Convincing people to give the women’s game a chance is a battle for clubs up and down the country, but Haywood believes once fans watch a game they’ll be able to appreciate the quality of football.
And with a bumper crowd expected on Sunday, it’s a great chance for both teams to reach a new audience and turn them into supporters.
Haywood said: “You never know who is going to become a fan of the women’s game. You reach out to fans and people from different walks of life and that’s how we grow the game.
“We’re trying to make this one club. If you’re a Villa fan, why not be a Villa Ladies fan? Once the fans are at the game, it’s about us performing and making those people want to come to another game.”

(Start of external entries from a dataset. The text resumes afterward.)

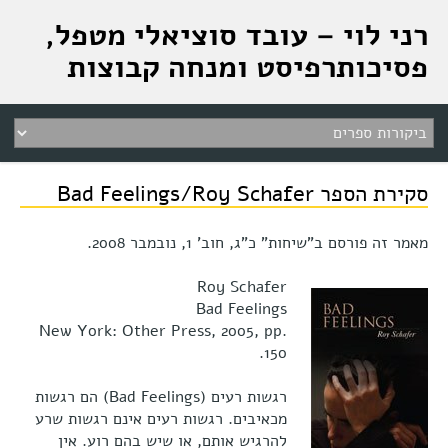
רני לוי – עובד סוציאלי מטפל,
פסיכותרפיסט ומנחה קבוצות
סקירת הספר Bad Feelings/Roy Schafer
מאמר זה פורסם ב"שיחות" כ"ג, חוב' 1, נובמבר 2008.
Roy Schafer
Bad Feelings
New York: Other Press, 2005, pp.
150.
רגשות רעים (Bad Feelings) הם רגשות
מכאיבים. רגשות רעים אינם רגשות שרע
להרגיש אותם, או שיש בהם רוע. אין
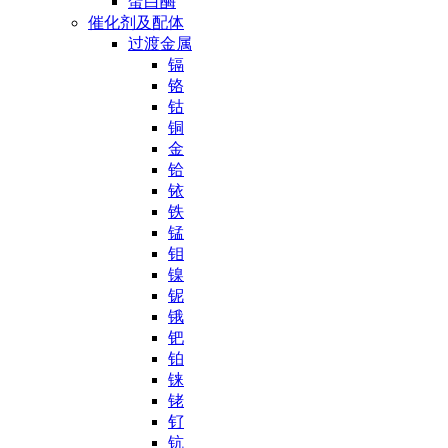
蛋白酶
催化剂及配体
过渡金属
镉
铬
钴
铜
金
铪
铱
铁
锰
钼
镍
铌
锇
钯
铂
铼
铑
钌
钪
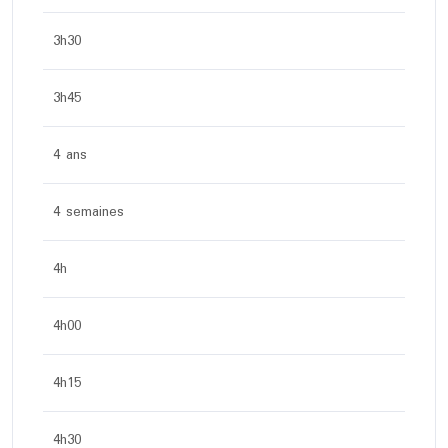
3h30
3h45
4 ans
4 semaines
4h
4h00
4h15
4h30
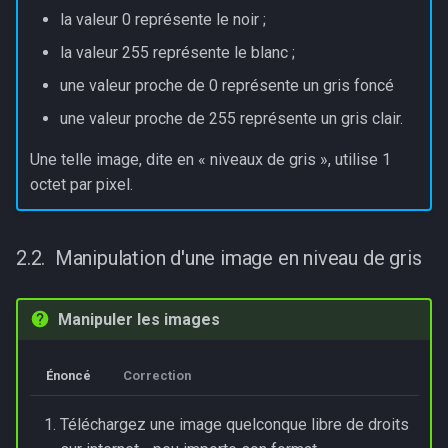
la valeur 0 représente le noir ;
la valeur 255 représente le blanc ;
une valeur proche de 0 représente un gris foncé
une valeur proche de 255 représente un gris clair.
Une telle image, dite en « niveaux de gris », utilise 1
octet par pixel.
Manipulation d'une image en niveau de gris
Manipuler les images
Énoncé
Correction
Téléchargez une image quelconque libre de droits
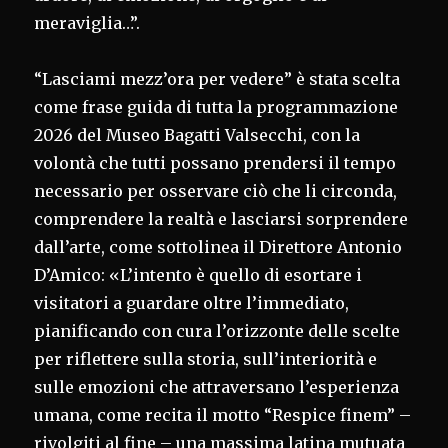
meraviglia…”.
“Lasciami mezz’ora per vedere” è stata scelta
come frase guida di tutta la programmazione
2026 del Museo Bagatti Valsecchi, con la
volontà che tutti possano prendersi il tempo
necessario per osservare ciò che li circonda,
comprendere la realtà e lasciarsi sorprendere
dall’arte, come sottolinea il Direttore Antonio
D’Amico: «L’intento è quello di esortare i
visitatori a guardare oltre l’immediato,
pianificando con cura l’orizzonte delle scelte
per riflettere sulla storia, sull’interiorità e
sulle emozioni che attraversano l’esperienza
umana, come recita il motto “Respice finem” –
rivolgiti al fine – una massima latina mutuata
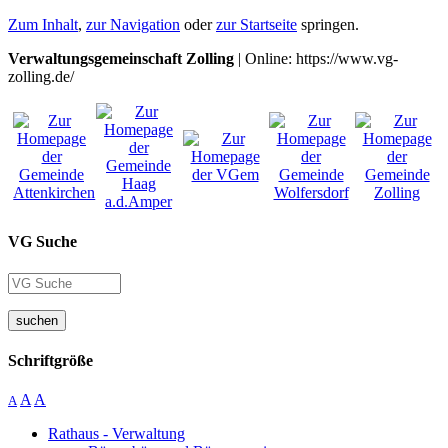
Zum Inhalt
,
zur Navigation
oder
zur Startseite
springen.
Verwaltungsgemeinschaft Zolling
| Online: https://www.vg-
zolling.de/
VG Suche
suchen
Schriftgröße
A
A
A
Rathaus - Verwaltung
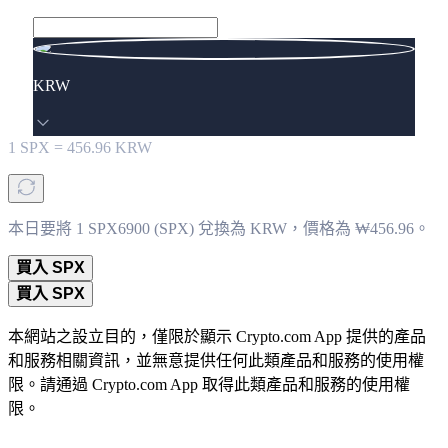
KRW
1
SPX
=
456.96
KRW
本日要將 1 SPX6900 (SPX) 兌換為 KRW，價格為 ₩456.96。
買入 SPX
買入 SPX
本網站之設立目的，僅限於顯示 Crypto.com App 提供的產品
和服務相關資訊，並無意提供任何此類產品和服務的使用權
限。請通過 Crypto.com App 取得此類產品和服務的使用權
限。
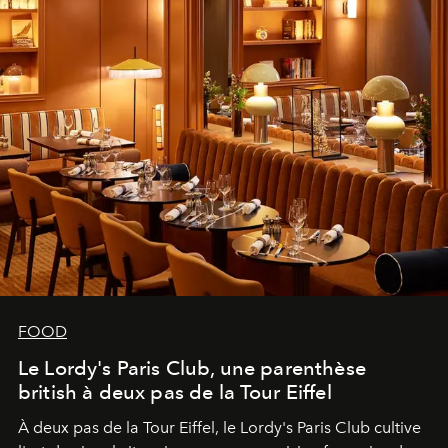
FOOD
Le Lordy's Paris Club, une parenthèse
british à deux pas de la Tour Eiffel
À deux pas de la Tour Eiffel, le Lordy's Paris Club cultive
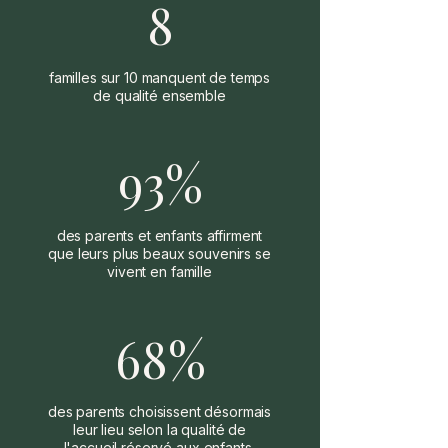
8
familles sur 10 manquent de temps
de qualité ensemble
93%
des parents et enfants affirment
que leurs plus beaux souvenirs se
vivent en famille
68%
des parents choisissent désormais
leur lieu selon la qualité de
l'accueil réservé aux enfants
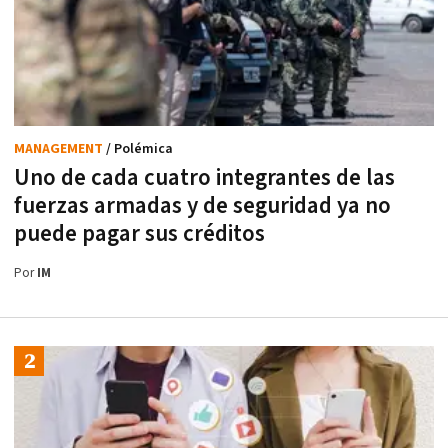
MANAGEMENT
/ Polémica
Uno de cada cuatro integrantes de las
fuerzas armadas y de seguridad ya no
puede pagar sus créditos
Por
IM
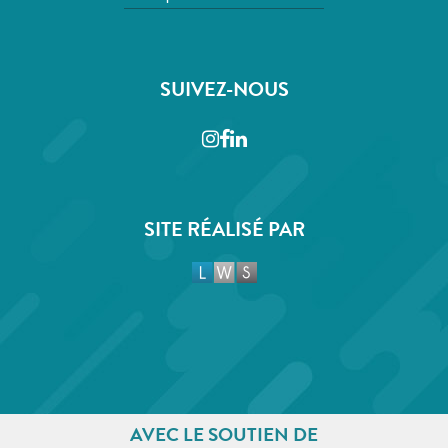
SUIVEZ-NOUS
Instagram
Facebook
LinkedIn
SITE RÉALISÉ PAR
AVEC LE SOUTIEN DE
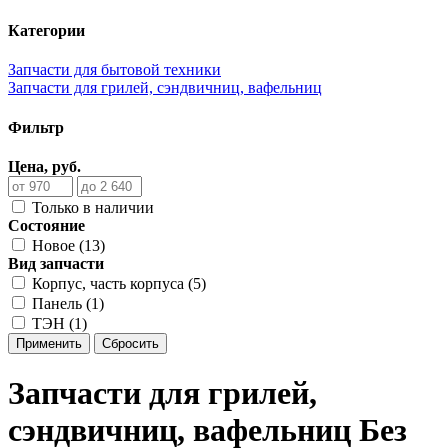
Категории
Запчасти для бытовой техники
Запчасти для грилей, сэндвичниц, вафельниц
Фильтр
Цена, руб.
Только в наличии
Состояние
Новое (13)
Вид запчасти
Корпус, часть корпуса (5)
Панель (1)
ТЭН (1)
Применить
Сбросить
Запчасти для грилей,
сэндвичниц, вафельниц Без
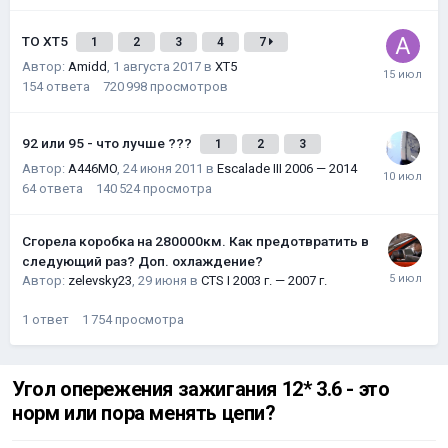
ТО XT5
1
2
3
4
7
Автор:
Amidd
,
1 августа 2017
в
XT5
154
ответа
720 998
просмотров
92 или 95 - что лучше ???
1
2
3
Автор:
A446MO
,
24 июня 2011
в
Escalade III 2006 — 2014
64
ответа
140 524
просмотра
Сгорела коробка на 280000км. Как предотвратить в
следующий раз? Доп. охлаждение?
Автор:
zelevsky23
,
29 июня
в
CTS I 2003 г. — 2007 г.
1
ответ
1 754
просмотра
Угол опережения зажигания 12* 3.6 - это
норм или пора менять цепи?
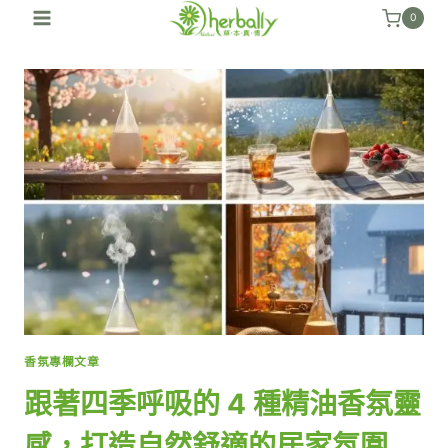
跳
0
至
內
容
香氛專欄文章
跟著四季呼吸的 4 種精油香氛靈
感，打造自然舒適的居家氛圍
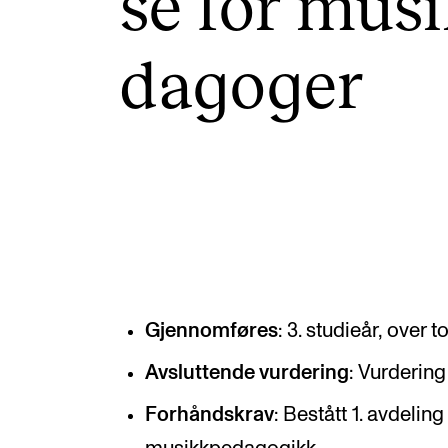
se for musi
Etterutdanning og kurs
Talentutvikling
da­go­ger
INTERNASJONALT
Utveksling
Internasjonal strategi
Samarbeidsprosjekter
Nettverk
Gjennomføres
: 3. studieår, over 
IN.TUNE
Avsluttende vurdering
: Vurdering
Forhåndskrav
: Bestått 1. avdeling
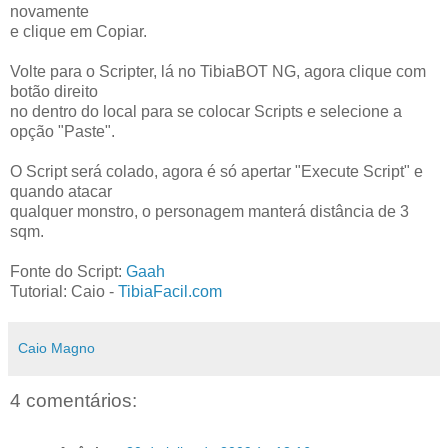
novamente
e clique em Copiar.
Volte para o Scripter, lá no TibiaBOT NG, agora clique com
botão direito
no dentro do local para se colocar Scripts e selecione a
opção "Paste".
O Script será colado, agora é só apertar "Execute Script" e
quando atacar
qualquer monstro, o personagem manterá distância de 3
sqm.
Fonte do Script:
Gaah
Tutorial: Caio -
TibiaFacil.com
Caio Magno
4 comentários:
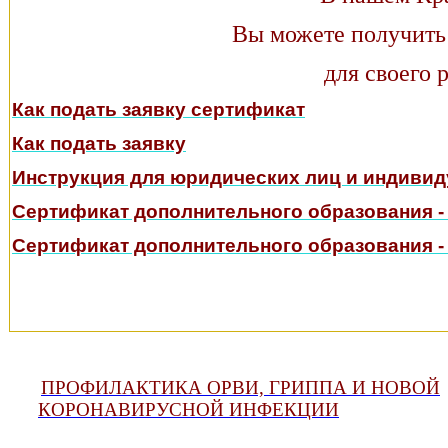
Вы можете получить
для своего р
Как подать заявку сертификат
Как подать заявку
Инструкция для юридических лиц и индиви
Сертификат дополнительного образования - 
Сертификат дополнительного образования - 
ПРОФИЛАКТИКА ОРВИ, ГРИППА И НОВОЙ
КОРОНАВИРУСНОЙ ИНФЕКЦИИ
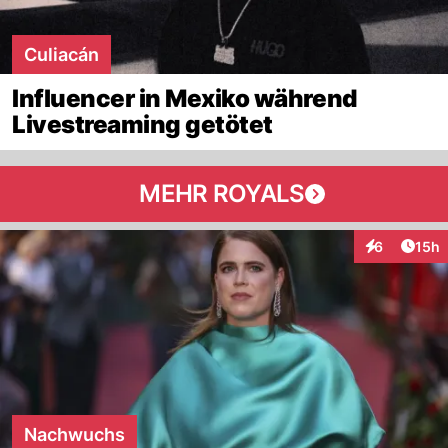
Culiacán
Influencer in Mexiko während
Livestreaming getötet
MEHR ROYALS
Artik
6
15h
Interaktione
Nachwuchs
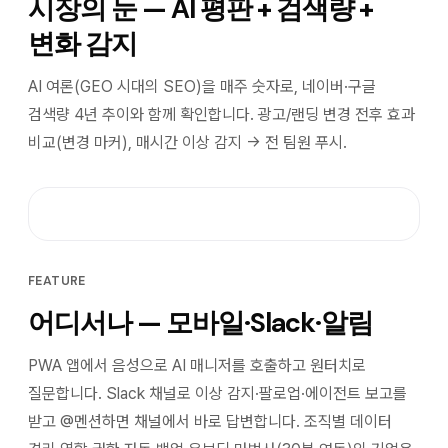
시장의 눈 — AI 평판 + 검색량 +
변화 감지
AI 여론(GEO 시대의 SEO)을 매주 숫자로, 네이버·구글
검색량 4년 추이와 함께 확인합니다. 광고/랜딩 변경 전후 효과
비교(변경 마커), 매시간 이상 감지 → 전 팀원 푸시.
FEATURE
어디서나 — 모바일·Slack·알림
PWA 앱에서 음성으로 AI 매니저를 호출하고 원터치로
질문합니다. Slack 채널로 이상 감지·팔로업·에이전트 보고를
받고 @멘션하면 채널에서 바로 답변합니다. 조직별 데이터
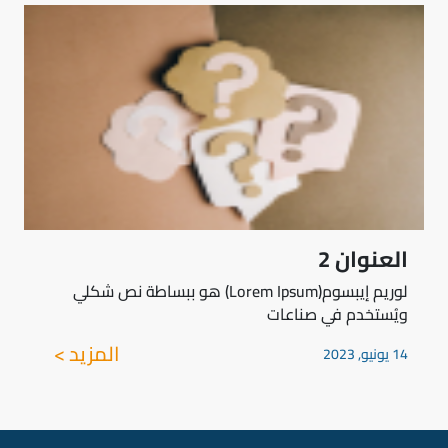
العنوان 2
لوريم إيبسوم(Lorem Ipsum) هو ببساطة نص شكلي
ويُستخدم في صناعات
المزيد >
14 يونيو, 2023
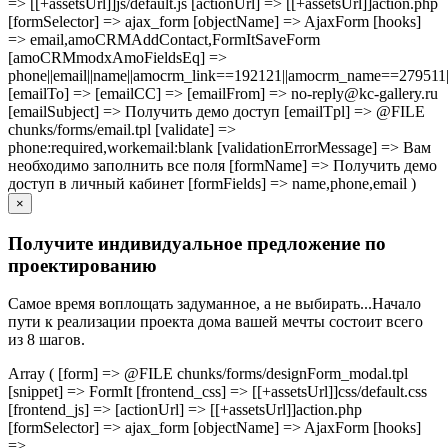
=> [[+assetsUrl]]js/default.js [actionUrl] => [[+assetsUrl]]action.php
[formSelector] => ajax_form [objectName] => AjaxForm [hooks]
=> email,amoCRMAddContact,FormItSaveForm
[amoCRMmodxAmoFieldsEq] =>
phone||email||name||amocrm_link==192121||amocrm_name==279511|
[emailTo] => [emailCC] => [emailFrom] => no-reply@kc-gallery.ru
[emailSubject] => Получить демо доступ [emailTpl] => @FILE
chunks/forms/email.tpl [validate] =>
phone:required,workemail:blank [validationErrorMessage] => Вам
необходимо заполнить все поля [formName] => Получить демо
доступ в личный кабинет [formFields] => name,phone,email )
×
Получите индивидуальное предложение по
проектированию
Самое время воплощать задуманное, а не выбирать...Начало
пути к реализации проекта дома вашей мечты состоит всего
из 8 шагов.
Array ( [form] => @FILE chunks/forms/designForm_modal.tpl
[snippet] => FormIt [frontend_css] => [[+assetsUrl]]css/default.css
[frontend_js] => [actionUrl] => [[+assetsUrl]]action.php
[formSelector] => ajax_form [objectName] => AjaxForm [hooks]
=>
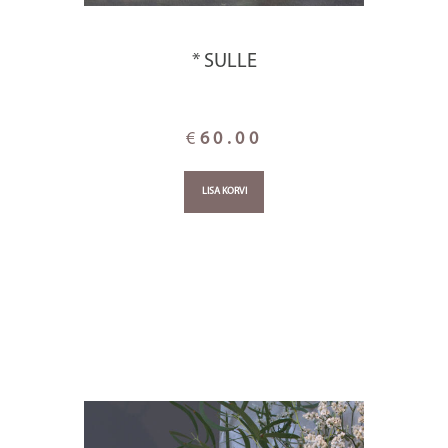
* SULLE
€
60.00
LISA KORVI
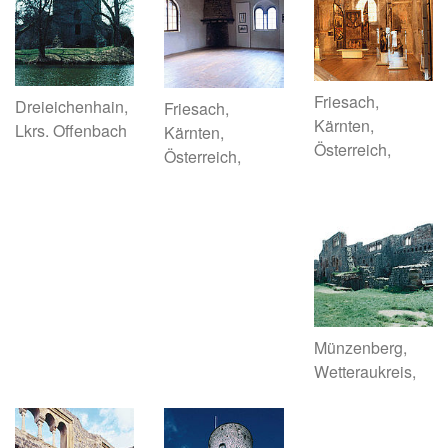
Friesach,
Dreieichenhain,
Friesach,
Kärnten,
Lkrs. Offenbach
Kärnten,
Österreich,
Österreich,
Münzenberg,
Wetteraukreis,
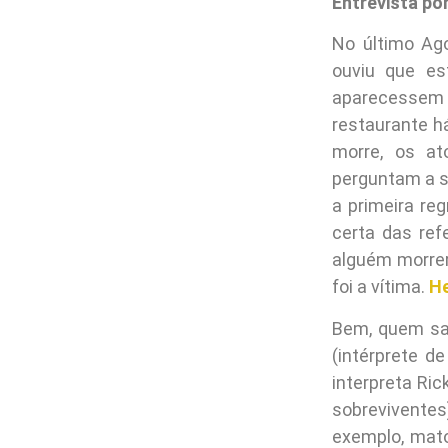
Entrevista por
No último Ago
ouviu que e
aparecessem 
restaurante h
morre, os at
perguntam a s
a primeira re
certa das re
alguém morre
foi a vítima.
He
Bem, quem sa
(intérprete d
interpreta Ric
sobrevivente
exemplo, mato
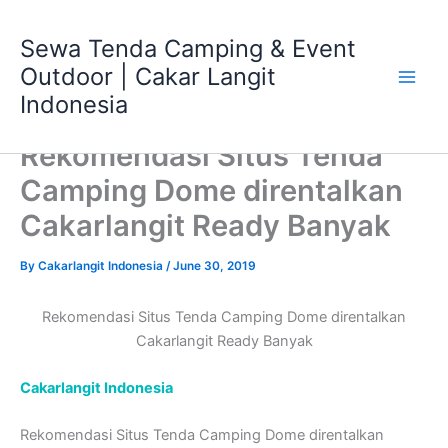
Skip
Main
to
Sewa Tenda Camping & Event
Men
content
Outdoor | Cakar Langit
Indonesia
Rekomendasi Situs Tenda
Camping Dome direntalkan
Cakarlangit Ready Banyak
By
Cakarlangit Indonesia
/
June 30, 2019
Rekomendasi Situs Tenda Camping Dome direntalkan
Cakarlangit Ready Banyak
Cakarlangit Indonesia
Rekomendasi Situs Tenda Camping Dome direntalkan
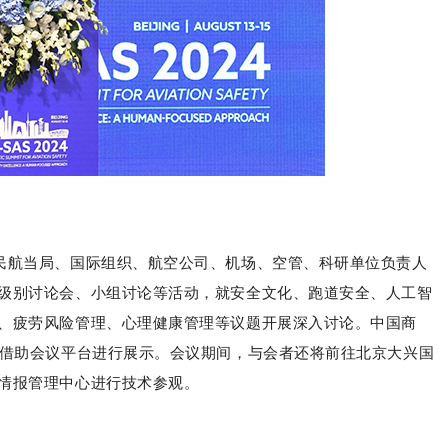
位民航当局、国际组织、航空公司、机场、空管、科研单位负责人
级别讨论会、小组讨论等活动，就安全文化、跑道安全、人工智
、疲劳风险管理、心理健康管理等议题开展深入讨论。中国商
等借助会议平台进行展示。会议期间，与会者还将前往北京大兴国
情报管理中心进行技术参观。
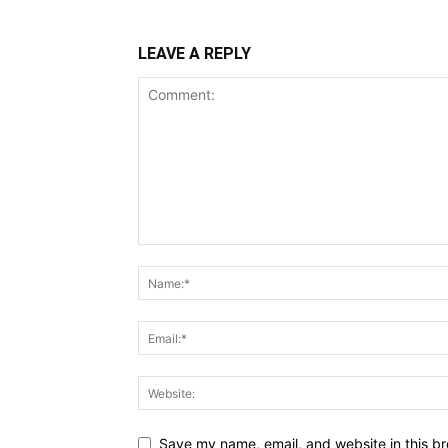
LEAVE A REPLY
Save my name, email, and website in this br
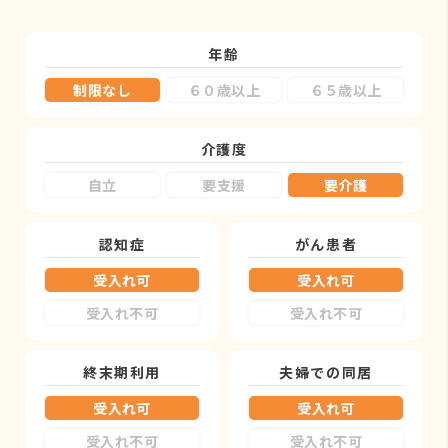
年齢
制限なし
６０歳以上
６５歳以上
介護度
自立
要支援
要介護
認知症
がん患者
受入れ可
受入れ可
受入れ不可
受入れ不可
終末期利用
夫婦での同居
受入れ可
受入れ可
受入れ不可
受入れ不可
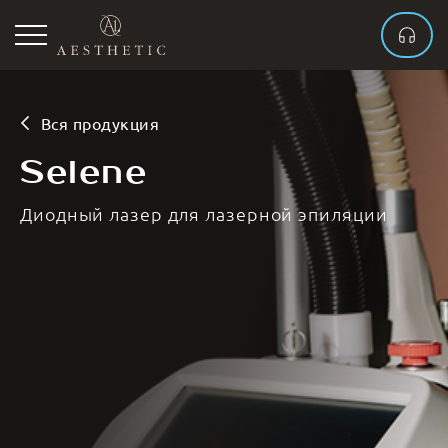
Вся продукция
Selene
Диодный лазер для лазерной эпиляции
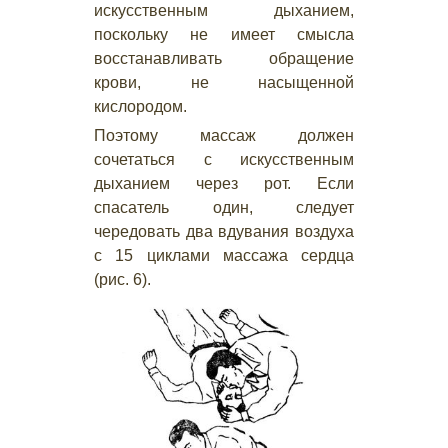
искусственным дыханием,
поскольку не имеет смысла
восстанавливать обращение
крови, не насыщенной
кислородом.
Поэтому массаж должен
сочетаться с искусственным
дыханием через рот. Если
спасатель один, следует
чередовать два вдувания воздуха
с 15 циклами массажа сердца
(рис. 6).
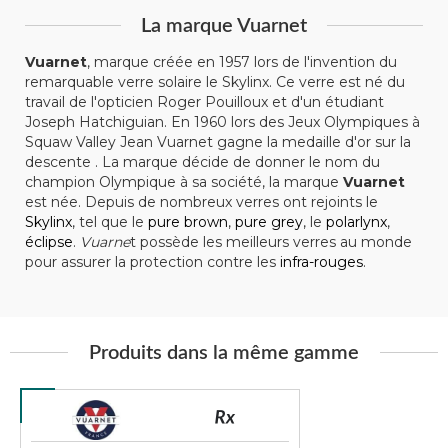
La marque Vuarnet
Vuarnet
, marque créée en 1957 lors de l'invention du
remarquable verre solaire le Skylinx. Ce verre est né du
travail de l'opticien Roger Pouilloux et d'un étudiant
Joseph Hatchiguian. En 1960 lors des Jeux Olympiques à
Squaw Valley Jean Vuarnet gagne la medaille d'or sur la
descente . La marque décide de donner le nom du
champion Olympique à sa société, la marque
Vuarnet
est née. Depuis de nombreux verres ont rejoints le
Skylinx
, tel que le
pure brown
,
pure grey
, le
polarlynx
,
éclipse
.
Vuarne
t possède les meilleurs verres au monde
pour assurer la protection contre les
infra-rouges
.
Produits dans la même gamme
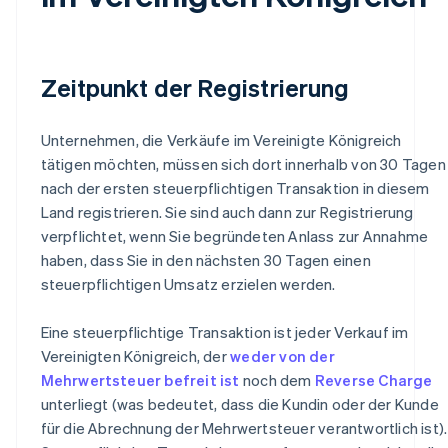
Zeitpunkt der Registrierung
Unternehmen, die Verkäufe im Vereinigte Königreich
tätigen möchten, müssen sich dort innerhalb von 30 Tagen
nach der ersten steuerpflichtigen Transaktion in diesem
Land registrieren. Sie sind auch dann zur Registrierung
verpflichtet, wenn Sie begründeten Anlass zur Annahme
haben, dass Sie in den nächsten 30 Tagen einen
steuerpflichtigen Umsatz erzielen werden.
Eine steuerpflichtige Transaktion ist jeder Verkauf im
Vereinigten Königreich, der
weder von der
Mehrwertsteuer befreit ist
noch dem
Reverse Charge
unterliegt (was bedeutet, dass die Kundin oder der Kunde
für die Abrechnung der Mehrwertsteuer verantwortlich ist).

On a personal note, Haywood has found her feet in a Villa shirt, proving a menace to opposition defences with her skill and turn of pace since breaking into the starting XI after a slow start.
But the No17 believes there’s more to come from her, starting against Leicester City on Sunday.
She said: “I’m pleased with how I’ve progressed and where I am, but I know there’s more to come. I keep speaking to Gemma and at the start of the season I felt I was missing a couple of gears.
“I do think there’s more to come but if you think about it too much it might become an issue. I’m pleased with how I’ve played in the last four or five games and it’s just a case of being patient and working hard every week. Hopefully there’s more to come and I believe there is.”